Deitrick Haddon, “Revealed” The nine-album oeuvre of Deitrick Haddon could almost be cross-marketed as an over-the-counter antidepressant. After a decade-plus of pushing the edges of gospel, his imagination and invention remain as engaging as ever. Haddon’s interweaving of R&B, rock and pop — with a side of retro-funk, thank you — continues to use tradition more as a point of departure than a reference. “Where You Are” is soulful, techno-tinged rock, “I’m Alive” is a hook-heavy gift of hope, and “Love Him Like I Do” — with guest turns from Ruben Studdard and Mary Mary — is a jaunty, top 40/R&B offering of thanks to God. It’s a testimony of Haddon’s commitment, to his faith and his artistry, that he continues to use both as mandates for excellence.

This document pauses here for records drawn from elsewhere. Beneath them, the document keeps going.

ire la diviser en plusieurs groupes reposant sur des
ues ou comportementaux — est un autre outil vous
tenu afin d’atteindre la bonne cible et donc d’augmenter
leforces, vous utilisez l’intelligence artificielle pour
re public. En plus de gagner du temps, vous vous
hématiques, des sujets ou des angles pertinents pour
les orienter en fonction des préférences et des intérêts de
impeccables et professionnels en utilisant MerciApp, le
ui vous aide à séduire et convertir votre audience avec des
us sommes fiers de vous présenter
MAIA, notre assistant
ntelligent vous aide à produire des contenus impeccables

The Sea & Cake, “Car Alarm” The Sea & Cake has dabbled in electronic grooves and Brazilian lilt throughout its seven sleek albums, but the band has never quite let it rip the way it does on “Car Alarm” tracks like the title cut and “Aerial,” which practically blast out of the speakers. There’s a sense of urgency here not seen since the Chicago institution’s earliest work. But the added pep is still refracted through the band’s uniquely loose-limbed vibe and Sam Prekop’s soft, soulful vocals. Although one can rarely discern what Prekop is saying, his cadence and phrasing undulate in perfect synergy with the gently shifting tempos. Prekop and guitarist Archer Prewitt are also more locked in than ever; check the lightly distorted jam on “New Schools” for proof. And on “Weekend” and “Down in the City,” the group shimmers with the best of its indie rock peers.

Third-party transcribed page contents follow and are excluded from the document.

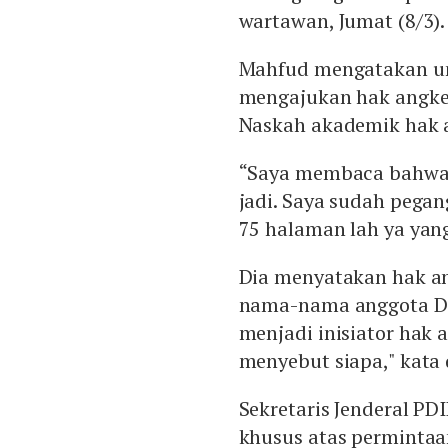
wartawan, Jumat (8/3).
Mahfud mengatakan unt
mengajukan hak angket
Naskah akademik hak a
“Saya membaca bahwa 
jadi. Saya sudah pegan
75 halaman lah ya yang
Dia menyatakan hak an
nama-nama anggota De
menjadi inisiator hak a
menyebut siapa," kata 
Sekretaris Jenderal PD
khusus atas permintaa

Deerhoof, “Offend Maggie” Last year’s infectious “Friend Opportunity” presented Deerhoof in Technicolor, the band distorting pop to create a musical Candy Land dotted with explosively vivid experimental landmines. “Offend Maggie” takes a more grounded, monochromatic approach. The addition of second guitarist Ed Rodriguez shifts the focus from synth-manufactured atmospheres to stripped-down primal rock, with power chords wrapped in crackling overdrive. Vocalist Satomi Matsuzaki turns her attention to philosophical matters, with songs tackling birth, God and the afterlife. That’s not to say Deerhoof has stripped off all its quirky, futuristic drapery. Rather, there’s a certain stark gravitas that permeates the affair, and instead of giddy euphoria, “Offend Maggie” aims for Zen-like deliberation. Along with everything else, Deerhoof can strike deep, too.

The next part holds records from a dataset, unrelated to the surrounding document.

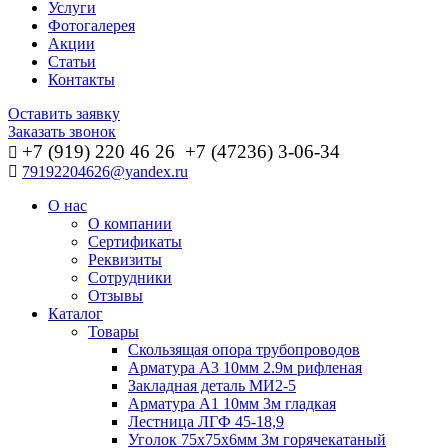
Услуги
Фотогалерея
Акции
Статьи
Контакты
Оставить заявку
Заказать звонок
+7 (919) 220 46
26
+7 (47236) 3-06-34
79192204626@yandex.ru
О нас
О компании
Сертификаты
Реквизиты
Сотрудники
Отзывы
Каталог
Товары
Скользящая опора трубопроводов
Арматура А3 10мм 2.9м рифленая
Закладная деталь МИ2-5
Арматура А1 10мм 3м гладкая
Лестница ЛГФ 45-18,9
Уголок 75х75х6мм 3м горячекатаный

Bombay Dub Orchestra, “3 Cities” Garry Hughes and Andrew T. Mackay, the endlessly inventive duo that animates Bombay Dub Orchestra, tracked their new album in Mumbai and Chennai in India and in London. It was an ambitious undertaking that has yielded an entrancing follow-up to their brilliant 2006 self-titled debut. The Hughes/Mackay vibe is South Asian dub executed with cinematic sweep. Their music, as heard on “Junoon,” “Strange Constellations” and “Map of Dusk,” is often an extremely unique sort of chill that’s equally beholden to Indian traditional forms, South Asian underground and a Western symphonic sensibility. On “Spiral,” however, the insistent beat and a dynamic, swooping string arrangement lays on something a little more earthy. The dub exoticism of “Monsoon Malabar” is underwritten by a throbbing electronica groove beneath Pradeep Pandit’s multilayered vocalese, reminiscent of late-’80s Sheila Chandra.